:: Set of tasks ::
(1) Repeat the Vue.js passage starting with "I want to make" and going on through "things you learn.", swapping "TailwindCSS" for "Bootstrap".
(2) In the Vue.js passage, what is Aarón Garcia's role?

:: Passage given ::
━━━━━━
Organizing Vue.js components can be quite difficult if you're not very experienced with it. It took me a while to learn how to do it in a decent way, and that was through a lot of try and fail approaches.

Nowadays, frontend technologies, paradigms and ecosystem are changing so fast, that many best practices have not yet been established.

What's even worse is that often designers and frontend developers don't understand each other very well!

Have you felt the pain of any of these points?

I want to make this easier for you by sharing this article about how Aarón Garcia (UI designer) and I worked together to build VueDose 2.0. We created a Design System using TailwindCSS to easily implement the design system and structuring in Vue.js components.

Then, you'll apply these concepts to Naruto Dose, the project we're building to better understand the things you learn.

Note: I'll focus more on the implementation side, but expect in the future an article where Aarón Garcia describes in depth the creative process of designing VueDose Design System.

# Designing a Design System

When you decide to create a software product with a top quality design, you should consider creating a Design System.

Why? Because it gives you the design structure, patterns and elements to make sure your design is consistent, harmonious and balanced throughout the product and people working on it. It's the language all designers and frontend devs are going to use to talk about design.
━━━━━━
[Data entries]

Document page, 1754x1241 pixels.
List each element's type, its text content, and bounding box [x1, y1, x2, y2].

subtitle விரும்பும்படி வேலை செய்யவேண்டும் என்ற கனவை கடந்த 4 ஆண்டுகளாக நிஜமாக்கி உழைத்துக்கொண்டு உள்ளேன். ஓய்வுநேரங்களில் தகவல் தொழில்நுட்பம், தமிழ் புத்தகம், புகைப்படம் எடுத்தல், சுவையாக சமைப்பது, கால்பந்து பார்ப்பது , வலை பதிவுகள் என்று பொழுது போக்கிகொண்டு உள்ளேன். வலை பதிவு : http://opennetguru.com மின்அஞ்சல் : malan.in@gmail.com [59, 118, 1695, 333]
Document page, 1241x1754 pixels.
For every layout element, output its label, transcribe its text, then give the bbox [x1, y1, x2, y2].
━━━━━━
:: Results of the exercise ::
(1)
I want to make this easier for you by sharing this article about how Aarón Garcia (UI designer) and I worked together to build VueDose 2.0. We created a Design System using Bootstrap to easily implement the design system and structuring in Vue.js components.

Then, you'll apply these concepts to Naruto Dose, the project we're building to better understand the things you learn.

(2) UI designer